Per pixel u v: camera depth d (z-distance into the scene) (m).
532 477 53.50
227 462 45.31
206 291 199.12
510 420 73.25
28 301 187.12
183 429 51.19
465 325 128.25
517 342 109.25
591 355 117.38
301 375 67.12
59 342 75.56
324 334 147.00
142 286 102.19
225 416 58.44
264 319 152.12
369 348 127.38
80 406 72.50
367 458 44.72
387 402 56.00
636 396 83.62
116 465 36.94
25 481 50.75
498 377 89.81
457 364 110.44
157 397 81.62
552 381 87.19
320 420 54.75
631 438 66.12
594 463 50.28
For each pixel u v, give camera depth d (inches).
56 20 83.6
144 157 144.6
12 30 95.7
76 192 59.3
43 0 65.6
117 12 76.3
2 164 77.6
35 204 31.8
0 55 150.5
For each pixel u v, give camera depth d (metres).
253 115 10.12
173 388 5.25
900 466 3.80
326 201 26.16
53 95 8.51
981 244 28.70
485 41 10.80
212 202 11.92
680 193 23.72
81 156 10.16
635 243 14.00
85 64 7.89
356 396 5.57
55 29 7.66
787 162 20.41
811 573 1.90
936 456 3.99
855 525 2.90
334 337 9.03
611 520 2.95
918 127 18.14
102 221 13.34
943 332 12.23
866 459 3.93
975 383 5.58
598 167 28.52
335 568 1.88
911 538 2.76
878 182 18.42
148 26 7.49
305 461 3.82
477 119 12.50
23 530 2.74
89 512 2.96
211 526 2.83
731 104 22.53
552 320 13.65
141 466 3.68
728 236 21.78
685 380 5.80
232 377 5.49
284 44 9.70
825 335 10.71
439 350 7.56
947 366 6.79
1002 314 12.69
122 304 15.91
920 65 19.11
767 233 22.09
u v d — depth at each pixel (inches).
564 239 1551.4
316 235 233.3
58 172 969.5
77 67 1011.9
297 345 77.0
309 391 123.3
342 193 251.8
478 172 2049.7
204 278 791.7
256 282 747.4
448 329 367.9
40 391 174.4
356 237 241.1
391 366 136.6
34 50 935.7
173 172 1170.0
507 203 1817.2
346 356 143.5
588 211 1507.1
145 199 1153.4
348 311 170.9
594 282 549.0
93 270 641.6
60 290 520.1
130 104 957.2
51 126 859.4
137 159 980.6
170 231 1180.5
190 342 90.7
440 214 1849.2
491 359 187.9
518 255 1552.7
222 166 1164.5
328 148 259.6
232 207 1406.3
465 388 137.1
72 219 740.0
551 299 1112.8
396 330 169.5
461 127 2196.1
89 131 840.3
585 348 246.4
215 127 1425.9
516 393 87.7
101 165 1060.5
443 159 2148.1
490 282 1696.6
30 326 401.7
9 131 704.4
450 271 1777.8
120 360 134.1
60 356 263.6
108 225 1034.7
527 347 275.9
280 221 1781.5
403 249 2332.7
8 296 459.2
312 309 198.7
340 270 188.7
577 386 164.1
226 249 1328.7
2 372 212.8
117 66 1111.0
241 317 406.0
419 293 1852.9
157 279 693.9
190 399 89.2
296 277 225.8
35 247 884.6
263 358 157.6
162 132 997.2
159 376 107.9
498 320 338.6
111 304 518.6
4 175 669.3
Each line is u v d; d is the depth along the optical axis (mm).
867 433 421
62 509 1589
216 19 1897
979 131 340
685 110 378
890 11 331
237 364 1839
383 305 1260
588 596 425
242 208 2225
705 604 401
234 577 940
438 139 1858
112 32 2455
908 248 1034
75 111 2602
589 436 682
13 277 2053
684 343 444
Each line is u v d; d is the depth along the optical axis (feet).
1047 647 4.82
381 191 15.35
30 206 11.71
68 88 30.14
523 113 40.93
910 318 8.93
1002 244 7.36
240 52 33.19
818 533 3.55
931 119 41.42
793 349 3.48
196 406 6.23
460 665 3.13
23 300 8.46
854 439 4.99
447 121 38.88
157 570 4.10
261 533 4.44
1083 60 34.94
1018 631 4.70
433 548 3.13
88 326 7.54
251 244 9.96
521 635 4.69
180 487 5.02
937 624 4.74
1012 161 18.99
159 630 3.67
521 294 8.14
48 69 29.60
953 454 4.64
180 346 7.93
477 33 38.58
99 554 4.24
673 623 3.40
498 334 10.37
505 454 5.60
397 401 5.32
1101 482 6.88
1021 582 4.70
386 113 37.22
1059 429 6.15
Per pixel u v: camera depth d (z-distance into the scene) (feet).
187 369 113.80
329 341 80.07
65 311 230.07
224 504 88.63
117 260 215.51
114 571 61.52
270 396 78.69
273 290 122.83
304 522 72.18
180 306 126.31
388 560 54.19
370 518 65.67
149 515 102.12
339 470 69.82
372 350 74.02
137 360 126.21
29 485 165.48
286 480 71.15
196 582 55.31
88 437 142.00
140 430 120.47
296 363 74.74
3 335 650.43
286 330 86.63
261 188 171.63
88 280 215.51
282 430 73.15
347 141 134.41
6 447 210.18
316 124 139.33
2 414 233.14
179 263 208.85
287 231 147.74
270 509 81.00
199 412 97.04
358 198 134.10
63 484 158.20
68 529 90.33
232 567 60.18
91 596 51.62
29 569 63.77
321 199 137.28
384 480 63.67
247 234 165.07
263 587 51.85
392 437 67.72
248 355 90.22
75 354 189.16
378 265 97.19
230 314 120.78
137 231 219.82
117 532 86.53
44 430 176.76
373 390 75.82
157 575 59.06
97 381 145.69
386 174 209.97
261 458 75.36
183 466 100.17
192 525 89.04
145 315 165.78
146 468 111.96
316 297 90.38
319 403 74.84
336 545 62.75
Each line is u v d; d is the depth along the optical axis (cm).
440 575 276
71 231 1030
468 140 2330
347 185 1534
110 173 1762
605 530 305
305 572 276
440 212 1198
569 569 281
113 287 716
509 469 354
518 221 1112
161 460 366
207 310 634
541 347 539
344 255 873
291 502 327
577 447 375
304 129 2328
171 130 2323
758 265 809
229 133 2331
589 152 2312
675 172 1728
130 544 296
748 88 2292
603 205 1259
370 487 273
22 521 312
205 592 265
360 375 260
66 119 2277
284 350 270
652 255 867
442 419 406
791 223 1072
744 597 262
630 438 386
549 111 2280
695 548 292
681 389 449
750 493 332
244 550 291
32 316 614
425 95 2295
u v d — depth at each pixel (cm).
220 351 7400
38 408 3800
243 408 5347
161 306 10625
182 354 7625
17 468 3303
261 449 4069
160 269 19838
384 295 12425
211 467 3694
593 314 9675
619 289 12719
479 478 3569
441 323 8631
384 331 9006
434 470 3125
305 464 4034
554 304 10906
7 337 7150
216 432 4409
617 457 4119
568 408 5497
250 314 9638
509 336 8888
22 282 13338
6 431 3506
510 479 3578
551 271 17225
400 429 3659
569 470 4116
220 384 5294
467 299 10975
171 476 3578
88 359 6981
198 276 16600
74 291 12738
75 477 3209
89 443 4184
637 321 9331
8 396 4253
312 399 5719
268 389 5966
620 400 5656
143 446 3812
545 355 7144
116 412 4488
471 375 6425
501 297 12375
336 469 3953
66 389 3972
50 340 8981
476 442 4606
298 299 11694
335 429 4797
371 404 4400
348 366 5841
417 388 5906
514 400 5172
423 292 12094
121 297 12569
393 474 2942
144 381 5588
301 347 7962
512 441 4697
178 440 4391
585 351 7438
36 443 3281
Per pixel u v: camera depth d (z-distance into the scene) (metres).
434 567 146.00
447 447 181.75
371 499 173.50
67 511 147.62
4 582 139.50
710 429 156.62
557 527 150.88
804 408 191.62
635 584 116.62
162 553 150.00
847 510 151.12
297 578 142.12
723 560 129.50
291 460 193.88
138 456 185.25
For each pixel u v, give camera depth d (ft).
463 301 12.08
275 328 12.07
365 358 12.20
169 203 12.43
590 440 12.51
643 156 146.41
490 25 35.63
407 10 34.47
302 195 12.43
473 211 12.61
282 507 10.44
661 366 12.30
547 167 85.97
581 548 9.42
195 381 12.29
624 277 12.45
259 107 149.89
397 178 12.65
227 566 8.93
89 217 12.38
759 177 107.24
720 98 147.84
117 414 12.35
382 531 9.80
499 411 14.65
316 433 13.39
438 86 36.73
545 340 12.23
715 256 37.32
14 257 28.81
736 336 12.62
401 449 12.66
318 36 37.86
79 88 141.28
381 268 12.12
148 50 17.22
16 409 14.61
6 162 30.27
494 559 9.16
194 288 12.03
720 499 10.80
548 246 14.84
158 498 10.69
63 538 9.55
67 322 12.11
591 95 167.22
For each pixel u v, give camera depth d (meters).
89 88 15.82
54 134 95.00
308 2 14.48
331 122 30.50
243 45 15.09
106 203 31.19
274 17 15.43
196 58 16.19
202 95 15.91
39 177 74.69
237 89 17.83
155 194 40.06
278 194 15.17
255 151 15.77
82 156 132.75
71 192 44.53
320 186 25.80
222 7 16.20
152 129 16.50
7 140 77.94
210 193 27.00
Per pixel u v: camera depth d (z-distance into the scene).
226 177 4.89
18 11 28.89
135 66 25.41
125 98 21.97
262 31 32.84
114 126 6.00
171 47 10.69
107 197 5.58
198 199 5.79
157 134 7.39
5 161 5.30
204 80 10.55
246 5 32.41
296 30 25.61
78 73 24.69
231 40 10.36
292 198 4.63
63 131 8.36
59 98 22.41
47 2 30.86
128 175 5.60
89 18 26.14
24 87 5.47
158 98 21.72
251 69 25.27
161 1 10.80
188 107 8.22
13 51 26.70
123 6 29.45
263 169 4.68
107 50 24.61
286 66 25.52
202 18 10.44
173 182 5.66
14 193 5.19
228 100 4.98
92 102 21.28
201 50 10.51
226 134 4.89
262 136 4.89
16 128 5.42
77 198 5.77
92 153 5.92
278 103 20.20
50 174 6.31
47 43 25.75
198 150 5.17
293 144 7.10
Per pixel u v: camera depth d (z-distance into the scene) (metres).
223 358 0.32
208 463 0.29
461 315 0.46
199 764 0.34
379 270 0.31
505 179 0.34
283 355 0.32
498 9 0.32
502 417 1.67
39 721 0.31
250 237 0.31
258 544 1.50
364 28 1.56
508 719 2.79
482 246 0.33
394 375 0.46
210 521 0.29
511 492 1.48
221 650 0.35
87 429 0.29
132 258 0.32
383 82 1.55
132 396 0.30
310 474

....

ACTION ITEM: Without changing anything, quote the lines from the top of the data to the line that contains "911 538 2.76", including that line.

ANSWER TO THE PROBLEM:
Per pixel u v: camera depth d (z-distance into the scene) (m).
532 477 53.50
227 462 45.31
206 291 199.12
510 420 73.25
28 301 187.12
183 429 51.19
465 325 128.25
517 342 109.25
591 355 117.38
301 375 67.12
59 342 75.56
324 334 147.00
142 286 102.19
225 416 58.44
264 319 152.12
369 348 127.38
80 406 72.50
367 458 44.72
387 402 56.00
636 396 83.62
116 465 36.94
25 481 50.75
498 377 89.81
457 364 110.44
157 397 81.62
552 381 87.19
320 420 54.75
631 438 66.12
594 463 50.28
For each pixel u v, give camera depth d (inches).
56 20 83.6
144 157 144.6
12 30 95.7
76 192 59.3
43 0 65.6
117 12 76.3
2 164 77.6
35 204 31.8
0 55 150.5
For each pixel u v, give camera depth d (metres).
253 115 10.12
173 388 5.25
900 466 3.80
326 201 26.16
53 95 8.51
981 244 28.70
485 41 10.80
212 202 11.92
680 193 23.72
81 156 10.16
635 243 14.00
85 64 7.89
356 396 5.57
55 29 7.66
787 162 20.41
811 573 1.90
936 456 3.99
855 525 2.90
334 337 9.03
611 520 2.95
918 127 18.14
102 221 13.34
943 332 12.23
866 459 3.93
975 383 5.58
598 167 28.52
335 568 1.88
911 538 2.76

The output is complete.